ACTIVITY: Among the entries below, extract exactly the lines that run from the one with "Created on: Thursday, 18 July 2024" through the one with "https://www.weldingsupplies.nl | shop@stvnet.nl", both ends included.

■ ■ ■ ■ ■

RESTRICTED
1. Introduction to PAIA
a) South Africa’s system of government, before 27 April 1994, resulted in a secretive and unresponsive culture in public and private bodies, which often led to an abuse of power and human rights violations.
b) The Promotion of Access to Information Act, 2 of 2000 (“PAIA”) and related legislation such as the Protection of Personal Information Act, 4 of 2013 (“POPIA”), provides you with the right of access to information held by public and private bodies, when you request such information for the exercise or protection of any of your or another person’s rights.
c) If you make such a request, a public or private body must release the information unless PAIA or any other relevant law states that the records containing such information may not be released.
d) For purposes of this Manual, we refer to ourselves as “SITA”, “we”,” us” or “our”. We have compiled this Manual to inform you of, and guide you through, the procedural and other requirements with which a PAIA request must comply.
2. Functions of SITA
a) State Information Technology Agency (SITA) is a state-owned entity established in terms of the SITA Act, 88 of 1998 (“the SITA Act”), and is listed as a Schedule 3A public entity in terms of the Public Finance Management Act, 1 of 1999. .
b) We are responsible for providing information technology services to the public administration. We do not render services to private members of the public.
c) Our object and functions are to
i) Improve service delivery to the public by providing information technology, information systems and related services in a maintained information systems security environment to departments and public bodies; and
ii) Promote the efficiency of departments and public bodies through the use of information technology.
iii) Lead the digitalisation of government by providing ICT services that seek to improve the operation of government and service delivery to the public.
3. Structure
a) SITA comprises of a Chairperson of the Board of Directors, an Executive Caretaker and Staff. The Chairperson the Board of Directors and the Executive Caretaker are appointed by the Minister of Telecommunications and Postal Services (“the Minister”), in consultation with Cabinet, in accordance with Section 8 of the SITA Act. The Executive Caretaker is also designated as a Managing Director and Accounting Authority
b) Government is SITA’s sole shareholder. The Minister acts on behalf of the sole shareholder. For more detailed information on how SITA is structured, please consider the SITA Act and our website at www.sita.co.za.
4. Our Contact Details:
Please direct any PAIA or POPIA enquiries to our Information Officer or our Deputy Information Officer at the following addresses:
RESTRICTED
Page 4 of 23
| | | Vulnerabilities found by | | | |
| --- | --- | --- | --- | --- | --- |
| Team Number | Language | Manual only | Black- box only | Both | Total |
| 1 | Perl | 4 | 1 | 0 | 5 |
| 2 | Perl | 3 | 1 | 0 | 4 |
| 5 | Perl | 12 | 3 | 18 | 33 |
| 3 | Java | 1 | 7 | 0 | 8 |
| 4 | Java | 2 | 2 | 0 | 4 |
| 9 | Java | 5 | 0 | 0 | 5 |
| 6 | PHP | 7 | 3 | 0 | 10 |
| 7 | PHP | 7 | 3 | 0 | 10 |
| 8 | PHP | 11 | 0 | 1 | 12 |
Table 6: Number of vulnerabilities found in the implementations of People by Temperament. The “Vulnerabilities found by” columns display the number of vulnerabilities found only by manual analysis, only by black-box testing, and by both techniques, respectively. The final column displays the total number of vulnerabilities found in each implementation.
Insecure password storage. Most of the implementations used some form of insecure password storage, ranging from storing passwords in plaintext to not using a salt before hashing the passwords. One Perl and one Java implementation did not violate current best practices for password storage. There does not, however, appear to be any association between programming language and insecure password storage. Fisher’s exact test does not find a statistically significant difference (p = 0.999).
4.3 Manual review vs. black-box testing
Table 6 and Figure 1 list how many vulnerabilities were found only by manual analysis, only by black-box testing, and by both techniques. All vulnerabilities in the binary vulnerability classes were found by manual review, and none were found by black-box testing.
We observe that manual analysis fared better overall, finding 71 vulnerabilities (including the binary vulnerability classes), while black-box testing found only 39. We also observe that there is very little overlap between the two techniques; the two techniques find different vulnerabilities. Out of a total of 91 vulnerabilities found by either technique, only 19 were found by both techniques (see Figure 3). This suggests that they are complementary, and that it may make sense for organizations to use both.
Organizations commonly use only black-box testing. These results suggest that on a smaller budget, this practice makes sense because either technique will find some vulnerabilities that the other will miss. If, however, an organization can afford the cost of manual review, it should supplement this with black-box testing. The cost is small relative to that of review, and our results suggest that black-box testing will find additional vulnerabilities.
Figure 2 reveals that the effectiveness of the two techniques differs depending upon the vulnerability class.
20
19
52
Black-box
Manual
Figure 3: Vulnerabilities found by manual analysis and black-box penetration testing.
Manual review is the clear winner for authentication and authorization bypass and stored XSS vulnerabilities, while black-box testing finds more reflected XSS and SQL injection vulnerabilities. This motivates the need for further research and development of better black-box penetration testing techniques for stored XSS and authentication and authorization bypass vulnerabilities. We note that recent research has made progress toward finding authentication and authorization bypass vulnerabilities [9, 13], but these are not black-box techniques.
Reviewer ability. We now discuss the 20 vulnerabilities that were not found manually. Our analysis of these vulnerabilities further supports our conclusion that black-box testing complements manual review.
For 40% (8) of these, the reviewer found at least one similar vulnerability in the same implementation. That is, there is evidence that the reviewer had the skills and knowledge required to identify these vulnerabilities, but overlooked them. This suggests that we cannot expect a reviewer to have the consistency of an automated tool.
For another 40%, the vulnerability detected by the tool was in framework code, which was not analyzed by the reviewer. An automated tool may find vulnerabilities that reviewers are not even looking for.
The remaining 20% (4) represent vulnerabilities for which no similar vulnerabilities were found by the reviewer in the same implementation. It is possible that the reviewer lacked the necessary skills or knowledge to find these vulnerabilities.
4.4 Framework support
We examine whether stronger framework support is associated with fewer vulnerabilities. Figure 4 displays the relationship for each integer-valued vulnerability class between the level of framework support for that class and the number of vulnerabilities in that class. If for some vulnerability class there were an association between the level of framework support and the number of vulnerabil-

■ ■ ■ ■ ■

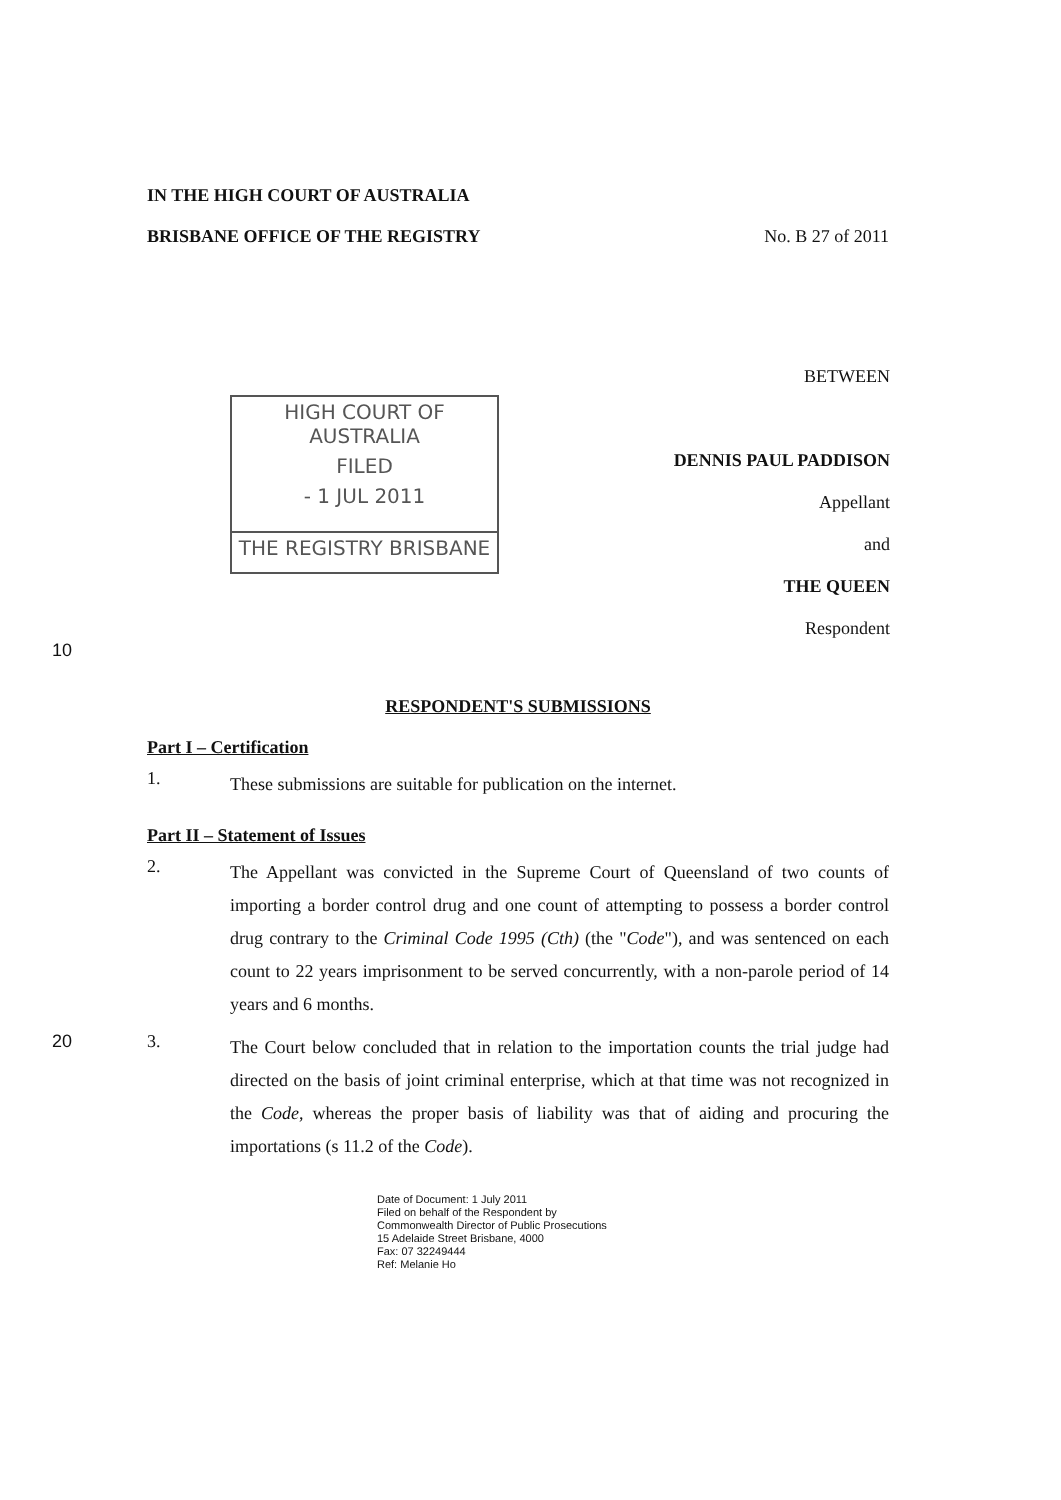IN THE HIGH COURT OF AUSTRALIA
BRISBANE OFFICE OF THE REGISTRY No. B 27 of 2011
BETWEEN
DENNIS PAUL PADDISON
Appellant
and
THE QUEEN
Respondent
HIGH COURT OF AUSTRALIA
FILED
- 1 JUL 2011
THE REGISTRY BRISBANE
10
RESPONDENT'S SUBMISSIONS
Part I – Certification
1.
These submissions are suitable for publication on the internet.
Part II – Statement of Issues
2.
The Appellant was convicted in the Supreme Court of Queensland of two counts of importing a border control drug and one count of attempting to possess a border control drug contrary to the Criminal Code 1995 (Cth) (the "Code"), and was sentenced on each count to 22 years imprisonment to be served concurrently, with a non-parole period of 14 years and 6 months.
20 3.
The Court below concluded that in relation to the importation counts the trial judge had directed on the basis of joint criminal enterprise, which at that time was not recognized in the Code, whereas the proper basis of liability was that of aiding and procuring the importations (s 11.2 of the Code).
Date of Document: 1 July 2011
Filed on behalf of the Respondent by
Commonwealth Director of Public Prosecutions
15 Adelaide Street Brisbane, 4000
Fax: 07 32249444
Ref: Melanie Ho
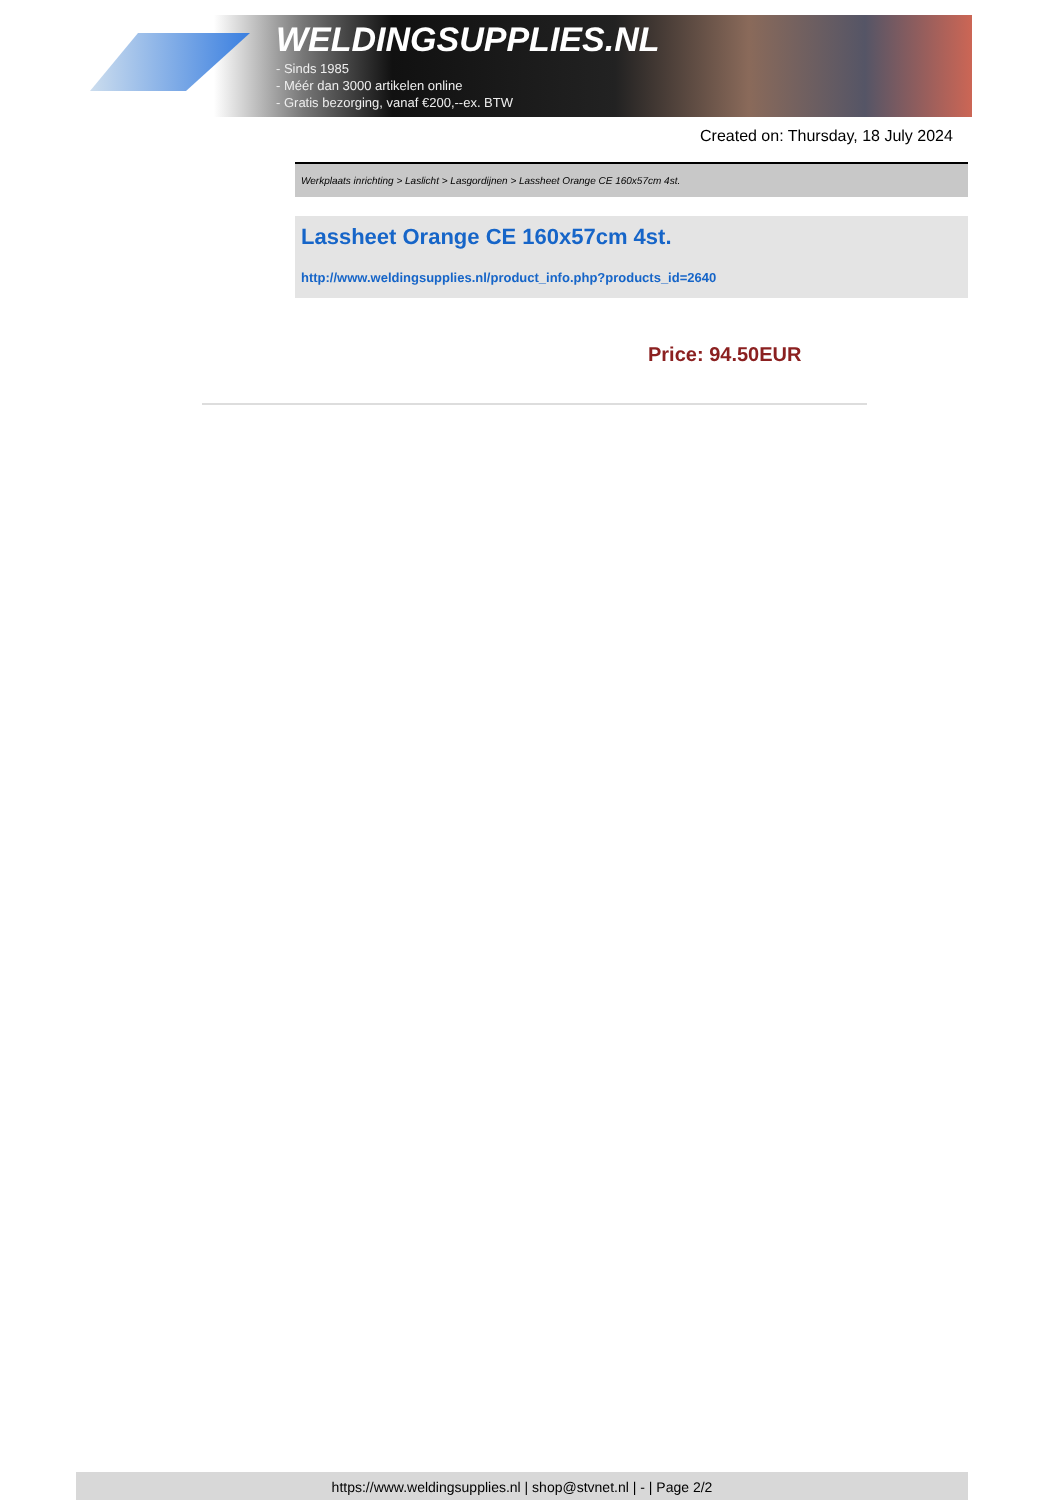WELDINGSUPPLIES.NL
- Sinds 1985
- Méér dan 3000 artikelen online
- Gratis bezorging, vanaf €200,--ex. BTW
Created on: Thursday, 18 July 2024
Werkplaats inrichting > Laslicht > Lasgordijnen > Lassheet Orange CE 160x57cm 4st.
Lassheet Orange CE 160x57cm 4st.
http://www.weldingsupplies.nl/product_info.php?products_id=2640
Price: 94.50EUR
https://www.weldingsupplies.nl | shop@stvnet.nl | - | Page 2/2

■ ■ ■ ■ ■

RESPONSE AREA:
Created on: Thursday, 18 July 2024
Werkplaats inrichting > Laslicht > Lasgordijnen > Lassheet Orange CE 160x57cm 4st.
Lassheet Orange CE 160x57cm 4st.
http://www.weldingsupplies.nl/product_info.php?products_id=2640
Price: 94.50EUR
https://www.weldingsupplies.nl | shop@stvnet.nl | - | Page 2/2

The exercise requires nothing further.